Search code examples
javaapache-flinkflink-table-api

Datatype extraction not working when registering UDF with .createTemporaryFunction()


I have a table "vertices" with a custom datatype "Properties", which implements a HashMap<String, PropertyValue> and is interpreted by Flink as

RAW('org...impl.properties.Properties', '...') 

datatype. PropertyValue is also a custom datatype. Neither the Properties class nor the PropertyValue class is a POJO.

vertex_id vertex_properties event_time
v1 Relevance=2:Integer, Weekday:Tuesday:String 2021-04-27 10:21:09.999

Now I want to extract each property value (relevance, weekday) and save it into an own column, which is done by a UDF function "ExtractPropertyValue".

public class ExtractPropertyValue extends ScalarFunction {

private final String propertyKey;

public ExtractPropertyValue(String propertyKey) {
        this.propertyKey = propertyKey;
}

public PropertyValue eval(Properties p) {
        return p.get(propertyKey);
    }

which leads to the table

vertex_id Relevance Weekday event_time
v1 2 Tuesday 2021-04-27 10:21:09.999

When I register the UDF "ExtractPropertyValue" with the deprecated method StreamTableEnvironment.registerFunction() and call it via the Table Api , for example with the "relevance" key

StreamTableEnvironment.registerFunction("ExtractPropertyValue", new ExtractPropertyValue("Relevance"))
vertices.select(call("ExtractPropertyValue", $("vertex_properties"))

I get the correct result table, as described above, but the datatype of the relevance column is now

LEGACY('RAW', 'ANY<org.gradoop.common.model.impl.properties.PropertyValue, rO0ABXNyADFvcmcuYXBhY2hlLmZsaW5rLmFwaS5qYXZhLnR5cGV1dGlscy5WYWx1ZVR5cGVJbmZvAAAAAAAAAAECAAFMAAR0eXBldAARTGphdmEvbGFuZy9DbGFzczt4cgA0b3JnLmFwYWNoZS5mbGluay5hcGkuY29tbW9uLnR5cGVpbmZvLlR5cGVJbmZvcm1hdGlvbpSNyEi6s3rrAgAAeHB2cgA2b3JnLmdyYWRvb3AuY29tbW9uLm1vZGVsLmltcGwucHJvcGVydGllcy5Qcm9wZXJ0eVZhbHVlAAAAAAAAAAECAAFMAAV2YWx1ZXQAEkxqYXZhL2xhbmcvT2JqZWN0O3hw>')

and not a RAW(....) type anymore.
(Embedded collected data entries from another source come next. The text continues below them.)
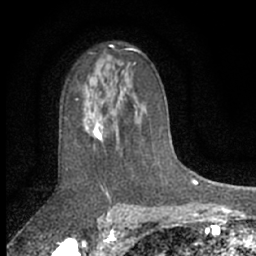
Breast MRI (dynamic contrast-enhanced), one axial slice. Position 43 of 66 along the scan axis. Cropped to one breast. Dynamic contrast-enhanced series, time point 2 of 7 at this slice position (early post-contrast). 1.5 T. TE 3 ms, TR 6.3 ms. 2.4 mm slice thickness. 256 × 256 image matrix, field of view 140 × 140 mm. Female patient.
Annotated regions visible in this slice (semi-automatically segmented with operator editing):
- enhancing-tissue mask used for the functional tumour volume (all voxels passing the contrast-enhancement thresholds inside the analysis volume; usually the tumour): bounding box <82,89,122,144> (left, top, right, bottom; pixels)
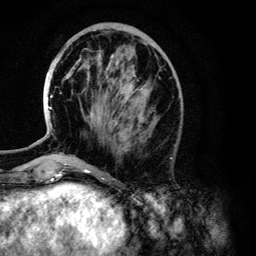
Breast MRI (dynamic contrast-enhanced), one axial slice. Position 44 of 134 along the scan axis. Cropped to one breast. Dynamic contrast-enhanced series, time point 2 of 6 at this slice position (early post-contrast). 3 T. TE 4.2 ms, TR 7.9 ms. 1.2 mm slice thickness. 256 × 256 image matrix, field of view 170 × 170 mm. Female patient.
Annotated regions visible in this slice (semi-automatic segmentation, software-assisted and operator-edited):
- enhancing-tissue mask used for the functional tumour volume (all voxels passing the contrast-enhancement thresholds inside the analysis volume; usually the tumour): bounding box (x1, y1, x2, y2) in pixels: (49, 56, 144, 141)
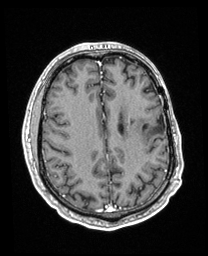
Brain MRI from a brain-tumour surgery series, one axial slice. Position 81 of 208 along the scan axis. T1-weighted post-contrast. 1 mm slice thickness. 208 × 256 image matrix, field of view 211 × 260 mm. Case-level facts recorded for this patient, not image findings: histopathology: Astrocytoma; WHO grade: 3; IDH mutation: yes; tumour location: Left Insular.
Structures marked on this image (outlined manually by an expert reader):
- previous resection cavity: bounding box <143,115,165,133> (left, top, right, bottom; pixels)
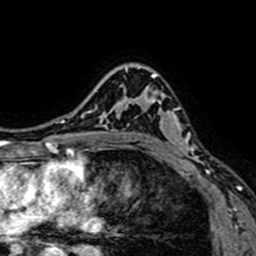
Breast MRI (dynamic contrast-enhanced), one axial slice; slice 51 of 64 in the series (ordered by position); cropped to one breast; dynamic contrast-enhanced series, time point 2 of 7 at this slice position (early post-contrast); 1.5 T; TE 2.6 ms, TR 5.2 ms; 2.5 mm slice thickness; 256 × 256 image matrix. Female patient.
Structures marked on this image (semi-automatic segmentation, software-assisted and operator-edited):
- enhancing-tissue mask used for the functional tumour volume (all voxels passing the contrast-enhancement thresholds inside the analysis volume; usually the tumour): box from (x=132, y=66) to (x=200, y=164) px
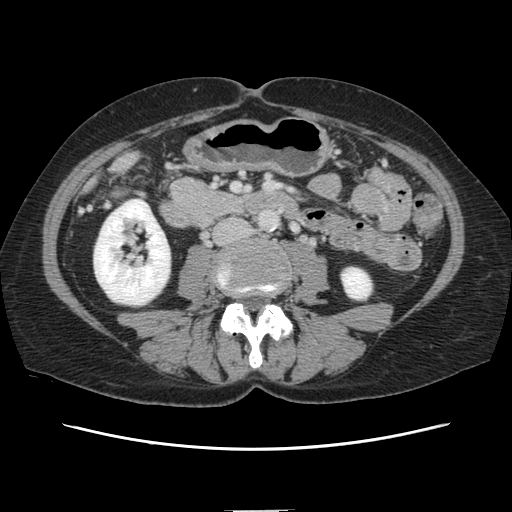
Contrast-enhanced abdominal CT, one axial slice; position 23 of 141 along the scan axis; intravenous contrast given; soft-tissue window (W 400 / L 40 HU); 512 × 512 image matrix, field of view 350 × 350 mm. From the clinical record (not read from this slice): patient: female, age 74 years at operation; diagnosis: colorectal cancer liver metastases, imaged before liver resection; multiple liver metastases: yes; largest metastasis: 3.2 cm; disease in both lobes: yes.
Structures marked on this image (manually delineated by an expert):
- liver: bounding box (x1, y1, x2, y2) in pixels: (118, 160, 130, 168)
Later on, there are problems with converting those LEGACY datatypes, so I tried to register the function with the non deprecated method and call it the same way.

StreamTableEnvironment.createTemporaryFunction("ExtractPropertyValue", new ExtractPropertyValue("Relevance"))
vertices.select(call("ExtractPropertyValue", $("vertex_properties"))

But now a org.apache.flink.table.api.ValidationException is thrown, because flink could not extract the datatype of the Properties class anymore.

org.apache.flink.table.api.ValidationException: Could not extract a data type from 'class org...impl.properties.Properties'. Please pass the required data type manually or allow RAW types.
Caused by: org.apache.flink.table.api.ValidationException: Could not extract a data type from 'class org...impl.properties.Properties'. Interpreting it as a structured type was also not successful.
Caused by: org.apache.flink.table.api.ValidationException: Field 'properties' of class 'org...impl.properties.Properties' is neither publicly accessible nor does it have a corresponding getter method.

As I said, I cannot change the underlying Properties and PropertyValue classes. I also tried to add @FunctionsHints to my "ExtractPropertyValue" class like

@FunctionHint(
        input = @DataTypeHint(bridgedTo = Properties.class, allowRawPattern = "TRUE"),
        output = @DataTypeHint(bridgedTo = PropertyValue.class))
public class ExtractPropertyValue extends ScalarFunction {
....
}

But every annotation I tried didn't fix the error. Is the problem, that the updated Table API only supports POJOs as custom datatypes? Really grateful for every answer, since I don't know what to change anymore.


Solution

  • When someone stumbles over this question: The flink annotations were the correct solution, I just placed them wrong.

    I have UDFs like "ExtractPropertyValue" with the eval-method described here: https://nightlies.apache.org/flink/flink-docs-release-1.15/docs/dev/table/functions/udfs/

    There had to be one function hint above the class itself like:

    @FunctionHint(output = @DataTypeHint(value= "RAW", bridgedTo = PropertyValue.class))
    public class ExtractPropertyValue extends ScalarFunction {...}
    

    where PropertyValue is the custom datatype this function should extract from the table column. The other datatype hint is above the eval-function itself.

    @FunctionHint(input = @DataTypeHint(inputGroup = InputGroup.ANY))
    public PropertyValue eval(Object propertiesO) {
    Properties properties = (Properties) propertiesO;
        return properties.get(propertyKey);
    }
    

    I also had the problem with aggregation functions, that implement the accumulator method. There, a function-hint bridging the accumulator was necessary:

    @FunctionHint(accumulator = @DataTypeHint(value = "RAW", bridgedTo = AvgAcc.class),
      input = @DataTypeHint(inputGroup = InputGroup.ANY))
    public void accumulate(AvgAcc acc, Object iValueO) {...}
    

    Hope this helps someone!